■ **TASK GOAL**
This calls for a verbatim copy of all the data, with no images carried over.

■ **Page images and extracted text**
= = = = = = =

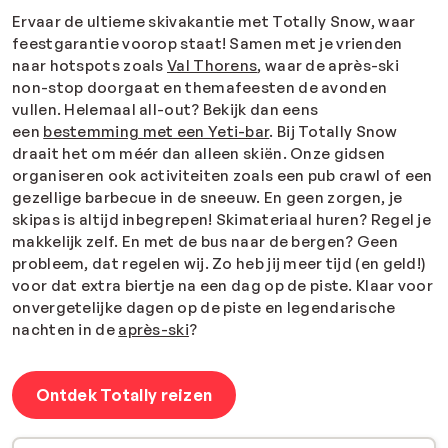
Ervaar de ultieme skivakantie met Totally Snow, waar
feestgarantie voorop staat! Samen met je vrienden
naar hotspots zoals
Val Thorens
, waar de après-ski
non-stop doorgaat en themafeesten de avonden
vullen. Helemaal all-out? Bekijk dan eens
een
bestemming met een Yeti-bar
. Bij Totally Snow
draait het om méér dan alleen skiën. Onze gidsen
organiseren ook activiteiten zoals een pub crawl of een
gezellige barbecue in de sneeuw. En geen zorgen, je
skipas is altijd inbegrepen! Skimateriaal huren? Regel je
makkelijk zelf. En met de bus naar de bergen? Geen
probleem, dat regelen wij. Zo heb jij meer tijd (en geld!)
voor dat extra biertje na een dag op de piste. Klaar voor
onvergetelijke dagen op de piste en legendarische
nachten in de
après-ski
?
Ontdek Totally reizen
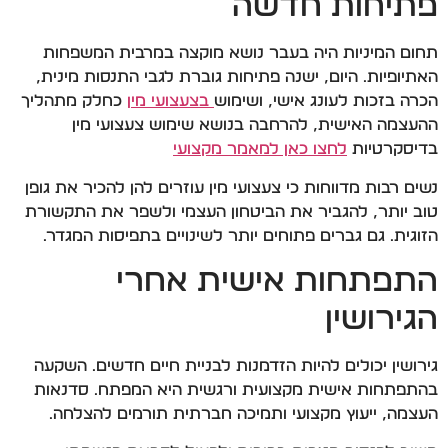
פתיחות חדשה
תחום המיניות היה בעבר נושא מוקצה במרבית המשפחות
האתיופיות. היום, ישנה פתיחות גוברת לגבי התנסות מינית,
הכרה בזכות לעונג אישי, ושימוש
בצעצועי מין
כחלק מתהליך
ההעצמה האישית, להרחבה בנושא שימוש צעצועי מין
בדיסקרטיות
לחצו כאן למאמר מקצועי
נשים רבות מדווחות כי צעצועי מין עוזרים להן להכיר את גופן
טוב יותר, להגביר את הביטחון העצמי ולשפר את התקשורת
הזוגית. גם גברים פתוחים יותר לשינויים בתפיסות המגדר.
התפתחות אישית אחרי
הגירושין
גירושין יכולים להיות הזדמנות לבניית חיים חדשים. השקעה
בהתפתחות אישית מקצועית ורגשית היא המפתח. סדנאות
העצמה, ייעוץ מקצועי ותמיכה חברתית תורמים להצלחה.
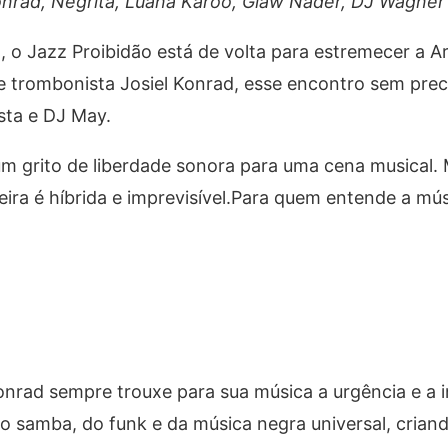
nrad, Negrita, Luana Karoo, Glaw Nader, DJ Wagner
, o Jazz Proibidão está de volta para estremecer a A
 e trombonista Josiel Konrad, esse encontro sem pre
sta e DJ May.
um grito de liberdade sonora para uma cena musical.
leira é híbrida e imprevisível.Para quem entende a m
onrad sempre trouxe para sua música a urgência e a i
do samba, do funk e da música negra universal, crian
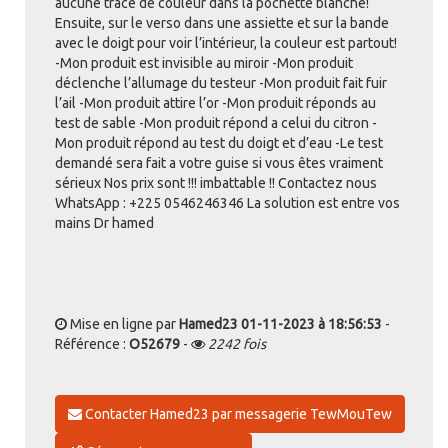
aucune trace de couleur dans la pochette blanche!
Ensuite, sur le verso dans une assiette et sur la bande
avec le doigt pour voir l’intérieur, la couleur est partout!
-Mon produit est invisible au miroir -Mon produit
déclenche l’allumage du testeur -Mon produit fait fuir
l’ail -Mon produit attire l’or -Mon produit réponds au
test de sable -Mon produit répond a celui du citron -
Mon produit répond au test du doigt et d’eau -Le test
demandé sera fait a votre guise si vous êtes vraiment
sérieux Nos prix sont !!! imbattable !! Contactez nous
WhatsApp : +225 0546246346 La solution est entre vos
mains Dr hamed
Mise en ligne par
Hamed23
01-11-2023 à 18:56:53
-
Référence :
O52679
-
2242 fois
Contacter Hamed23 par messagerie TewMouTew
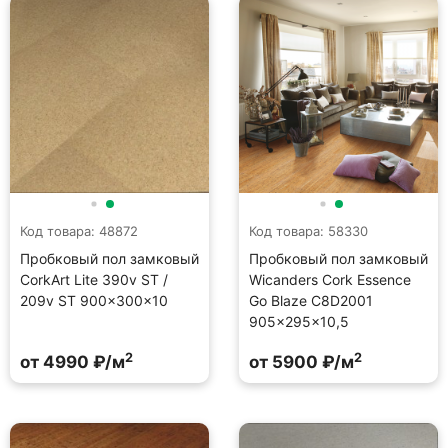
Код товара: 48872
Код товара: 58330
Пробковый пол замковый
Пробковый пол замковый
CorkArt Lite 390v ST /
Wicanders Cork Essence
209v ST 900×300×10
Go Blaze C8D2001
905×295×10,5
2
2
от 4990 ₽/м
от 5900 ₽/м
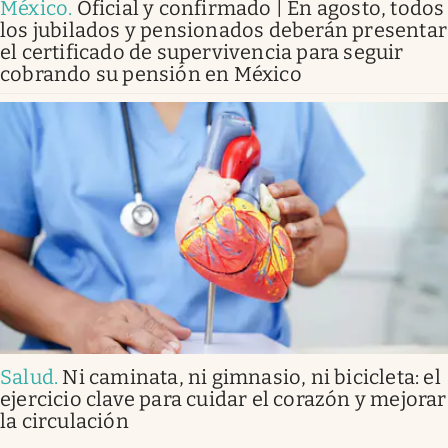
México
.
Oficial y confirmado | En agosto, todos
los jubilados y pensionados deberán presentar
el certificado de supervivencia para seguir
cobrando su pensión en México
Salud
.
Ni caminata, ni gimnasio, ni bicicleta: el
ejercicio clave para cuidar el corazón y mejorar
la circulación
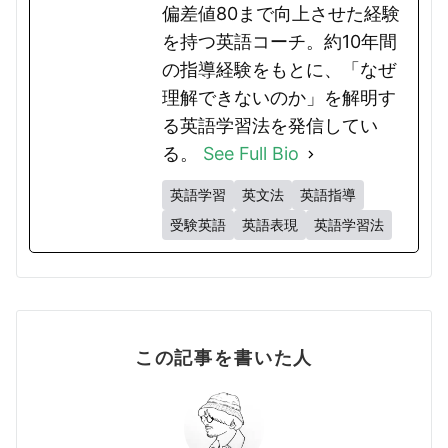
偏差値80まで向上させた経験
を持つ英語コーチ。約10年間
の指導経験をもとに、「なぜ
理解できないのか」を解明す
る英語学習法を発信してい
る。
See Full Bio
英語学習
英文法
英語指導
受験英語
英語表現
英語学習法
この記事を書いた人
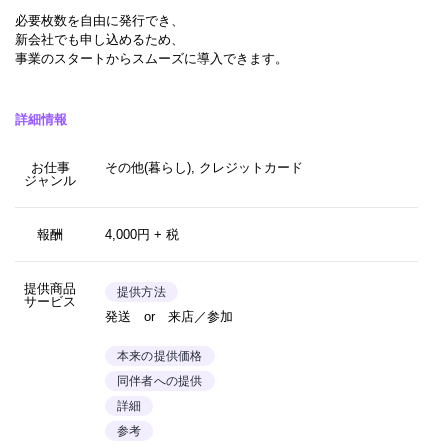
必要枚数を自由に発行でき、
新会社でも申し込めるため、
事業のスタートからスムーズに導入できます。
詳細情報
お仕事
その他(暮らし), クレジットカード
ジャンル
報酬
4,000円 + 税
提供商品
提供方法
サービス
発送 or 来店／参加
本来の提供価格
同伴者への提供
詳細
参考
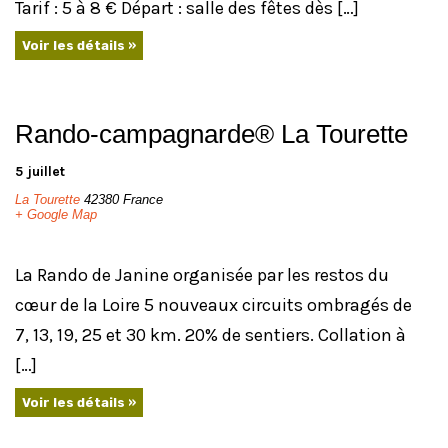
Tarif : 5 à 8 € Départ : salle des fêtes dès […]
Voir les détails »
Rando-campagnarde® La Tourette
5 juillet
La Tourette
42380
France
+ Google Map
La Rando de Janine organisée par les restos du
cœur de la Loire 5 nouveaux circuits ombragés de
7, 13, 19, 25 et 30 km. 20% de sentiers. Collation à
[…]
Voir les détails »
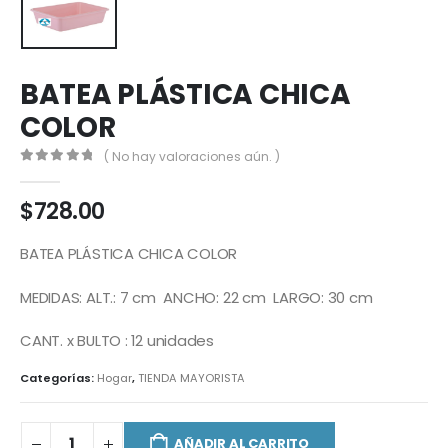
BATEA PLÁSTICA CHICA
COLOR
( No hay valoraciones aún. )
0
out of 5
$
728.00
BATEA PLÁSTICA CHICA COLOR
MEDIDAS: ALT.: 7 cm ANCHO: 22 cm LARGO: 30 cm
CANT. x BULTO : 12 unidades
Categorías:
Hogar
,
TIENDA MAYORISTA
AÑADIR AL CARRITO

= = = = = = =

■ **EXERCISE RESPONSE**
Ervaar de ultieme skivakantie met Totally Snow, waar
feestgarantie voorop staat! Samen met je vrienden
naar hotspots zoals
Val Thorens
, waar de après-ski
non-stop doorgaat en themafeesten de avonden
vullen. Helemaal all-out? Bekijk dan eens
een
bestemming met een Yeti-bar
. Bij Totally Snow
draait het om méér dan alleen skiën. Onze gidsen
organiseren ook activiteiten zoals een pub crawl of een
gezellige barbecue in de sneeuw. En geen zorgen, je
skipas is altijd inbegrepen! Skimateriaal huren? Regel je
makkelijk zelf. En met de bus naar de bergen? Geen
probleem, dat regelen wij. Zo heb jij meer tijd (en geld!)
voor dat extra biertje na een dag op de piste. Klaar voor
onvergetelijke dagen op de piste en legendarische
nachten in de
après-ski
?
Ontdek Totally reizen
פתיחות חדשה
תחום המיניות היה בעבר נושא מוקצה במרבית המשפחות
האתיופיות. היום, ישנה פתיחות גוברת לגבי התנסות מינית,
הכרה בזכות לעונג אישי, ושימוש
בצעצועי מין
כחלק מתהליך
ההעצמה האישית, להרחבה בנושא שימוש צעצועי מין
בדיסקרטיות
לחצו כאן למאמר מקצועי
נשים רבות מדווחות כי צעצועי מין עוזרים להן להכיר את גופן
טוב יותר, להגביר את הביטחון העצמי ולשפר את התקשורת
הזוגית. גם גברים פתוחים יותר לשינויים בתפיסות המגדר.
התפתחות אישית אחרי
הגירושין
גירושין יכולים להיות הזדמנות לבניית חיים חדשים. השקעה
בהתפתחות אישית מקצועית ורגשית היא המפתח. סדנאות
העצמה, ייעוץ מקצועי ותמיכה חברתית תורמים להצלחה.
nrad, Negrita, Luana Karoo, Glaw Nader, DJ Wagner
, o Jazz Proibidão está de volta para estremecer a A
 e trombonista Josiel Konrad, esse encontro sem pre
sta e DJ May.
um grito de liberdade sonora para uma cena musical.
leira é híbrida e imprevisível.Para quem entende a m
onrad sempre trouxe para sua música a urgência e a i
do samba, do funk e da música negra universal, crian
aucune trace de couleur dans la pochette blanche!
Ensuite, sur le verso dans une assiette et sur la bande
avec le doigt pour voir l’intérieur, la couleur est partout!
-Mon produit est invisible au miroir -Mon produit
déclenche l’allumage du testeur -Mon produit fait fuir
l’ail -Mon produit attire l’or -Mon produit réponds au
test de sable -Mon produit répond a celui du citron -
Mon produit répond au test du doigt et d’eau -Le test
demandé sera fait a votre guise si vous êtes vraiment
sérieux Nos prix sont !!! imbattable !! Contactez nous
WhatsApp : +225 0546246346 La solution est entre vos
mains Dr hamed
Mise en ligne par
Hamed23
01-11-2023 à 18:56:53
-
Référence :
O52679
-
2242 fois
Contacter Hamed23 par messagerie TewMouTew
Код товара: 48872
Код товара: 58330
Пробковый пол замковый
Пробковый пол замковый
CorkArt Lite 390v ST /
Wicanders Cork Essence
209v ST 900×300×10
Go Blaze C8D2001
905×295×10,5
2
2
от 4990 ₽/м
от 5900 ₽/м
México
.
Oficial y confirmado | En agosto, todos
los jubilados y pensionados deberán presentar
el certificado de supervivencia para seguir
cobrando su pensión en México
Salud
.
Ni caminata, ni gimnasio, ni bicicleta: el
ejercicio clave para cuidar el corazón y mejorar
la circulación
偏差値80まで向上させた経験
を持つ英語コーチ。約10年間
の指導経験をもとに、「なぜ
理解できないのか」を解明す
る英語学習法を発信してい
る。
See Full Bio
英語学習
英文法
英語指導
受験英語
英語表現
英語学習法
この記事を書いた人
必要枚数を自由に発行でき、
新会社でも申し込めるため、
事業のスタートからスムーズに導入できます。
詳細情報
お仕事
その他(暮らし), クレジットカード
ジャンル
報酬
4,000円 + 税
提供商品
提供方法
サービス
発送 or 来店／参加
本来の提供価格
同伴者への提供
詳細
参考
Tarif : 5 à 8 € Départ : salle des fêtes dès […]
Voir les détails »
Rando-campagnarde® La Tourette
5 juillet
La Tourette
42380
France
+ Google Map
La Rando de Janine organisée par les restos du
cœur de la Loire 5 nouveaux circuits ombragés de
7, 13, 19, 25 et 30 km. 20% de sentiers. Collation à
[…]
Voir les détails »
BATEA PLÁSTICA CHICA
COLOR
( No hay valoraciones aún. )
0
out of 5
$
728.00
BATEA PLÁSTICA CHICA COLOR
MEDIDAS: ALT.: 7 cm ANCHO: 22 cm LARGO: 30 cm
CANT. x BULTO : 12 unidades
Categorías:
Hogar
,
TIENDA MAYORISTA
AÑADIR AL CARRITO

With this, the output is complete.